Tuesday, December 19, 2017

Gonzaga dodges upset, fires up Mark Few but not the Christmas-break Kennel

Posted By on Tue, Dec 19, 2017 at 10:49 AM

click to enlarge Mark Few sent a message to starters Johnathan Williams and Killian Tillie, benching them after a near-loss to North Dakota. - LIBBY KAMROWSKI
Libby Kamrowski
Mark Few sent a message to starters Johnathan Williams and Killian Tillie, benching them after a near-loss to North Dakota.

Turns out college basketball just isn’t the same when school’s not in session.

It’s Christmas break at Gonzaga and the students have gone home for the holidays. Normally, roughly 1,250 of the 6,000 seats in the McCarthey Athletic Center are reserved for the Kennel Club, Gonzaga’s raucous student section. But with an empty campus, those seats are made available to the general public. Apparently, full-time Spokanites aren’t nearly as into screaming, stomping and holding signs as the students who they replaced.

The North Dakota Fighting Hawks and IUPUI Jaguars had certainly heard tales of the intimidating environment inside the McCarthey Athletic Center. What they experienced, though, was completely different.

The Kennel, without its Club, is about as loud as a library. A pretty good place to get some work done, if you’re an upset-minded team like North Dakota.

Perhaps, then, coach Mark Few decided to punish the fans for just sitting idly by as his team stumbled around on the court. In Monday’s game against IUPUI, regular starters Johnathan Williams and Killian Tillie were held out of the starting lineup.

If all you’re going to do is sit there, what makes you think you deserve to see top shelf Gonzaga basketball? Okay, that’s probably not the case. The decision to take Tillie and Williams from the starting five was probably a bit more motivational than anything else. Though the coach refused to show his cards regarding the decision.

“It’s my prerogative,” Few said. “It’s what I get to do.”

Whatever the reason, the result was a good one Monday night. Tillie went for a career high 27 points, and Williams was second on the team with 17 points, along with 14 rebounds, in the 101-71 win.

“They’re fun to watch,” Few said of Tillie and Williams.

“When they don’t bring energy, when they don’t bring physicality, when they don’t bring any toughness… then we’re not as good and they’re not as fun to watch.”

The “when” that Few kept referencing came just two nights prior against North Dakota.

Gonzaga was a 30.5-point favorite in Saturday’s game against the Fighting Hawks. It wasn’t supposed to be competitive; a chance for Gonzaga to simply put on a show. But at times it felt like Gonzaga was going to lose, and arena staff had to use the giant new scoreboards to help rally the crowd.

Bright, pulsating demands for the spectators to “get loud” shown down from the video screens hanging from the rafters.

That tactic is rarely employed and almost never needed at the Kennel. There’s usually so much energy in the building. Not just from the students, but from the product on the court as well.

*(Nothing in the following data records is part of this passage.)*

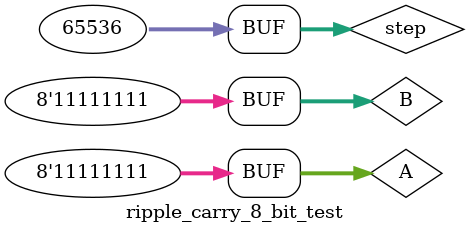
<source format=v>
module ripple_carry_8_bit_test;
   
	reg [7:0]A;
	reg [7:0]B;
	wire [7:0]Sum;
	wire Cout;
	
	ripple_carry_8_bit ripple (Sum, Cout, A, B);
	integer step;
	
	initial begin 
	   for (step=0; step<65536; step=step+1) begin   //2^16 gives 65536 possible combinations for the inputs
		{A, B} = step;
		#20;
		end
	end
endmodule


</source>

But on Saturday, the basketball on display in the 89-83 overtime win was far from inspirational.

Gonzaga turned the ball over 17 times. Only Texas and Villanova, two elite defensive teams, have forced Gonzaga into more turnovers this season. Combine the lack of ball-control with the second-worst shooting performance of the year for the Zags, hitting only 44.4% of their shots from the field, and you’ve got a recipe for disaster.

They won, in the end, but it wasn’t exactly the kind of performance that makes you want to jump up and cheer.

Let’s hope that the Zags haven’t forgotten how to play in front of a spirited crowd, because that’s what they’ll likely encounter on Thursday when they visit the San Diego State Aztecs.